A few months after the release of Pandaemorthium, ESOCTRILIHUM’s celebrated sophomore album, French musician Asthâghul summons his creature back from the abominable realms of chaos it inhabits, to deliver a new chapter in his personal odyssey into fear and madness. If the previous album opened 2018 in the name of the most majestic Lovecraftian extreme metal, Inhüma ends the year with an even more violent trip of hallucinatory music, a mind-bending vertigo of mystical black death metal of the heaviest kind, filtered through visionary and apocalyptic psychedelia. Once again, ESOCTRILIHUM works as a bridge to unparalleled dimensions of horror, terrifying mental planes where monstrous deities dominate over abstruse worlds in ruin, and where humanity is subjugated and enslaved.
Musically, Inhüma is a new and bold step forward in ESOCTRILIHUM’s fast growth. More conscious of his capabilities, sole member Asthâghul has even successfully integrated a real violin within the band’s typical paraphernalia of guitars, bass, drums and synths.
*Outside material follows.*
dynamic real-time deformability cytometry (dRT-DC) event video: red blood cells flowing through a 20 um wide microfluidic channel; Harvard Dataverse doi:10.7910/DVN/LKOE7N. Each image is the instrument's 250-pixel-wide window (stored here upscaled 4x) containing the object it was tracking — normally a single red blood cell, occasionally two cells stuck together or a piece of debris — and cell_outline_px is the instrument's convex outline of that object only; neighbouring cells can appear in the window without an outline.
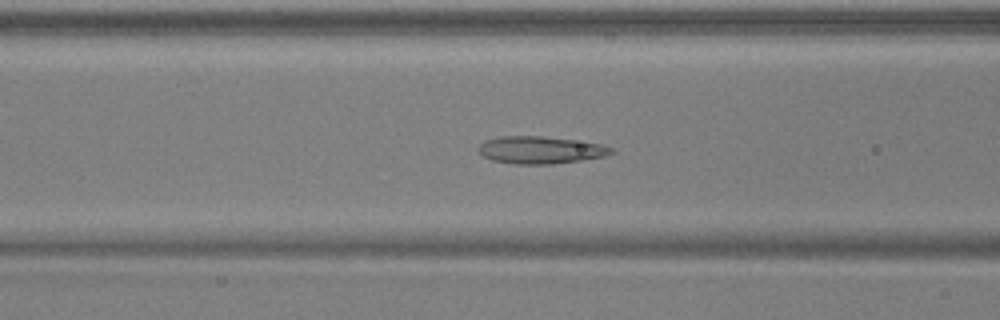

The songwriting is compact and mature, equally brutal and reflective, and each track is a hymn to cosmic death, a flux of vivid nightmares from the deranged minds of ancient gods dying, with screams and growls augmenting the insane aura of Asthâghul’s compositions.
Arcane and indecipherable, ESOCTRILIHUM’s Inhüma offers intricate and intoxicating geometries of pain, beauty, mysticism and violence that find a perfect counterpart in Jef Whitehead’s amazing cover painting.